To evaluate the performance of IBM Db2 running on OpenShift with OpenShift Container Storage, we compared our test environment to other platforms (both on-premises and cloud) where IBM had run the same workload.
Since the workload size and the compute/memory in the comparative tests were larger, this is not an apples to apples comparison. We thus have normalized the results to provide a meaningful workload characterization. Based on these normalized test results, we can show that IBM Db2 Warehouse running on Red Hat OpenShift with OpenShift Container Storage provides excellent performance. In addition, while some other platforms took considerable time for IBM to configure and even failed some of the test scenarios, Red Hat OpenShift Container Storage was easy to install and took minimal configuration to achieve deterministic performance results.

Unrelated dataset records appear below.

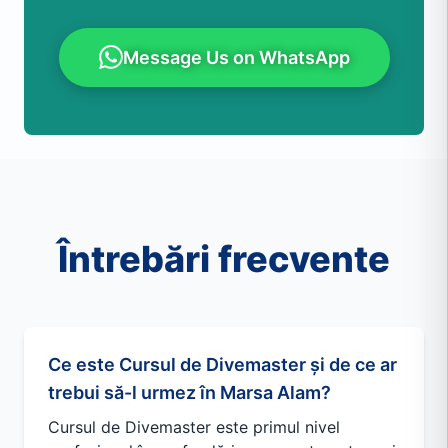
Message Us on WhatsApp
Întrebări frecvente
Ce este Cursul de Divemaster și de ce ar
trebui să-l urmez în Marsa Alam?
Cursul de Divemaster este primul nivel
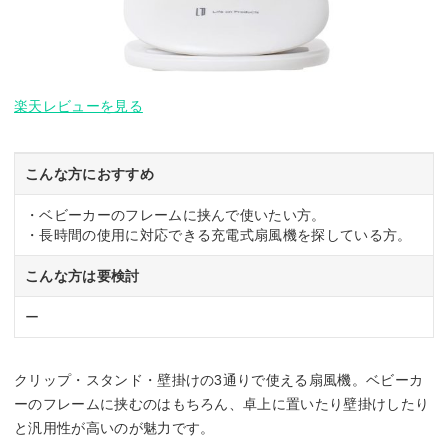
楽天レビューを見る
こんな方におすすめ
・ベビーカーのフレームに挟んで使いたい方。
・長時間の使用に対応できる充電式扇風機を探している方。
こんな方は要検討
ー
クリップ・スタンド・壁掛けの3通りで使える扇風機。ベビーカ
ーのフレームに挟むのはもちろん、卓上に置いたり壁掛けしたり
と汎用性が高いのが魅力です。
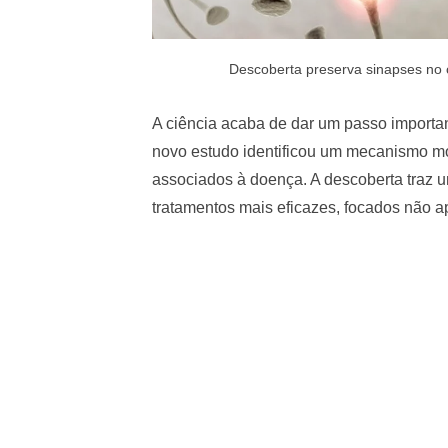
Descoberta preserva sinapses no c
A ciência acaba de dar um passo import
novo estudo identificou um mecanismo mo
associados à doença. A descoberta traz 
tratamentos mais eficazes, focados não 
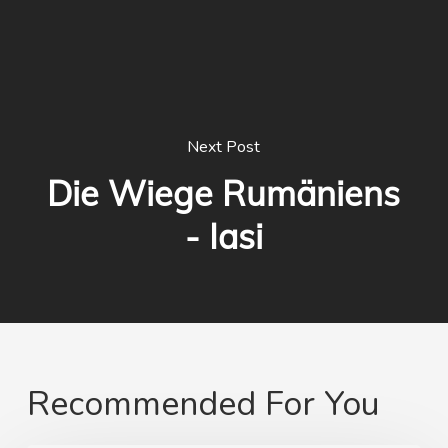
Next Post
Die Wiege Rumäniens
- Iasi
Recommended For You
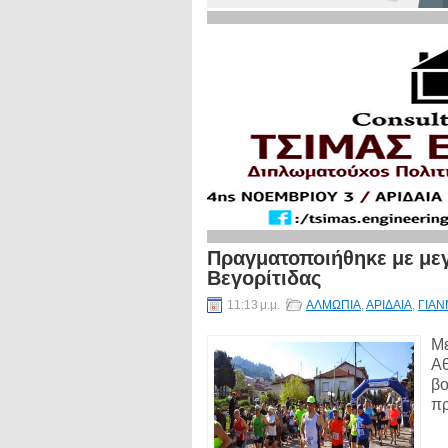
Πραγματοποιήθηκε με με
Βεγορίτιδας
11:13 μ.μ.
ΑΛΜΩΠΙΑ
,
ΑΡΙΔΑΙΑ
,
ΓΙΑΝ
Με
Αθ
βο
πρ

"With no prior experience with OpenShift Container Storage, our team was able to set up two distinct OpenShift clusters and conduct full Db2 Warehouse Performance validation in less than two weeks. This, by far, exceeded our expectations, as tests involving other Kubernetes storage services proved to be much more difficult to configure and validate.

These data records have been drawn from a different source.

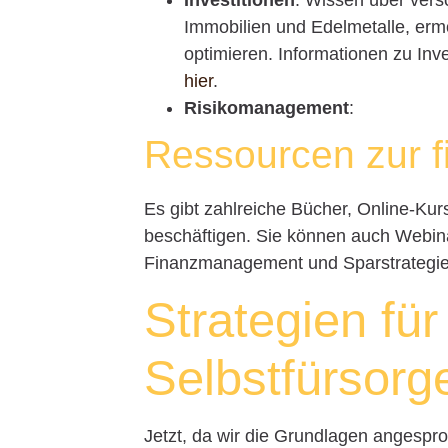
Immobilien und Edelmetalle, ermög
optimieren. Informationen zu Inve
hier
.
Risikomanagement
:
Ressourcen zur f
Es gibt zahlreiche Bücher, Online-Kurs
beschäftigen. Sie können auch Webin
Finanzmanagement und Sparstrategie
Strategien für 
Selbstfürsorg
Jetzt, da wir die Grundlagen angespr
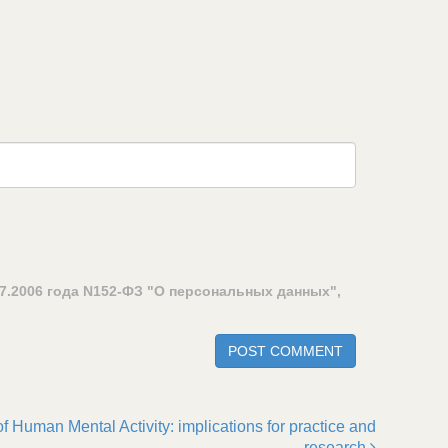
7.2006 года N152-ФЗ "О персональных данных",
f Human Mental Activity: implications for practice and
research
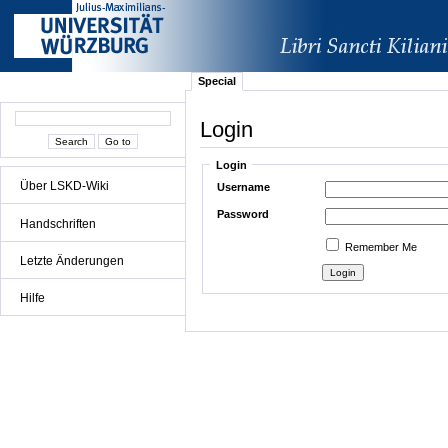
Special
Login
Login
Über LSKD-Wiki
Username
Password
Handschriften
Remember Me
Letzte Änderungen
Hilfe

Additionally, OpenShift Container Storage has outperformed these other cloud-native storage solutions in all tested scenarios when using identical hardware. We have been delighted with the ease of use and outstanding performance of OpenShift Container Storage, prompting us to consider it our preferred data platform for running Db2 Warehouse on OpenShift"
- Piotr Mierzejewski, Director Db2 Development IBM Data & AI
The BDI workload that was tested is one of the key performance testing harnesses used by IBM’s Db2 performance team when testing a storage subsystems.
Our tests demonstrate that Red Hat OpenShift Container Storage provides performance at scale for production Db2 Warehouse MPP workloads running on OpenShift container clusters. Red Hat OpenShift Container Platform scaled predictably across all tested workloads.
For an in depth discussion of our tests and results, please review the workload characterization study at the detail page for IBM Db2 Warehouse MPP on OpenShift Container Storage.
About the authors
Sagy Volkov is a former performance engineer in ScaleIO, he initiated the performance engineering group and the ScaleIO enterprise advocates group, and architected the ScaleIO storage appliance reporting to the CTO/founder of ScaleIO. He is now with Red Hat as a storage performance instigator concentrating on application performance (mainly database and CI/CD pipelines) and application resiliency on Rook/Ceph.
He has spoke previously in Cloud Native Storage day (CNS), DevConf 2020, EMC World and the Red Hat booth in KubeCon.
Loïc Julien is a Senior Technical Staff Member / Databases Deployment in IBM Cloud, Data & AI.